I guess I don't have to live up to anything here...in my little spot on the internet.
I guess that I can say exactly how I feel even if I may feel differently later, or if I think I "shouldn't" be feeling this way.
I guess I can.
If you've read Into the Woode for a time, you might have read somewhere about how much I love to teach. You may have heard that I do not have a teaching job. You may have also heard me lament about it.
I'm lamenting again...*sigh*
It seems so so very unfair that I want to teach SO badly. It isn't even the actual "I've got a job!" part of it, either, which is sort of ironic in a way.
It is in that way that only those of us who KNOW our niche in the world feel when we are not in our niche in the world. You'd do it even if you weren't paid (though it is so nice that you get paid to do it sometimes).

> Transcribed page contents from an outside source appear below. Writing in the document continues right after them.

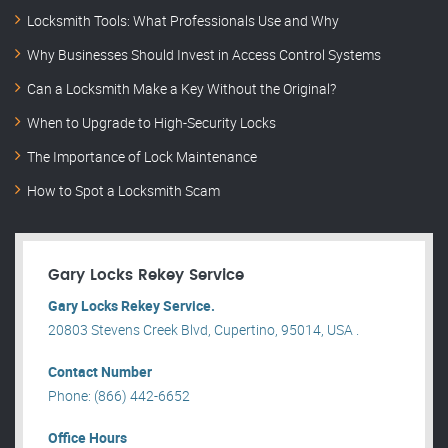
Locksmith Tools: What Professionals Use and Why
Why Businesses Should Invest in Access Control Systems
Can a Locksmith Make a Key Without the Original?
When to Upgrade to High-Security Locks
The Importance of Lock Maintenance
How to Spot a Locksmith Scam
Gary Locks Rekey Service
Gary Locks Rekey Service.
20803 Stevens Creek Blvd, Cupertino, 95014, USA .
Contact Number
Phone: (866) 442-6652
Office Hours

I'm trying to be happy being what they've termed a "paraprofessional"...not a REAL professional, mind you, just a "para"...like a tag-a-long, or an "almost." Well, today I'm crying for myself and trying to suck it up and feel glad that I'm alive and all of that blah blah blah...well, whatever...I'm giving myself some time to feel sad and sorry for myself and then tomorrow I'll be better.
P.S. Conditions that are NOT conducive to taking time to feeling sad and sorry for yourself:
1. when your children are winky-whining about every little thing
2. when your children are jumping off their beds upstairs and sound like they are coming through the ceiling
3. when your cat wants to sit on your laptop
4. when all you've had for dinner is left over boxed macaroni and cheese
5. When your mouse isn't working
on second thought, I think I'll feel sorry for myself about not having time to feel sorry for myself properly...then TOMORROW I'll be fine.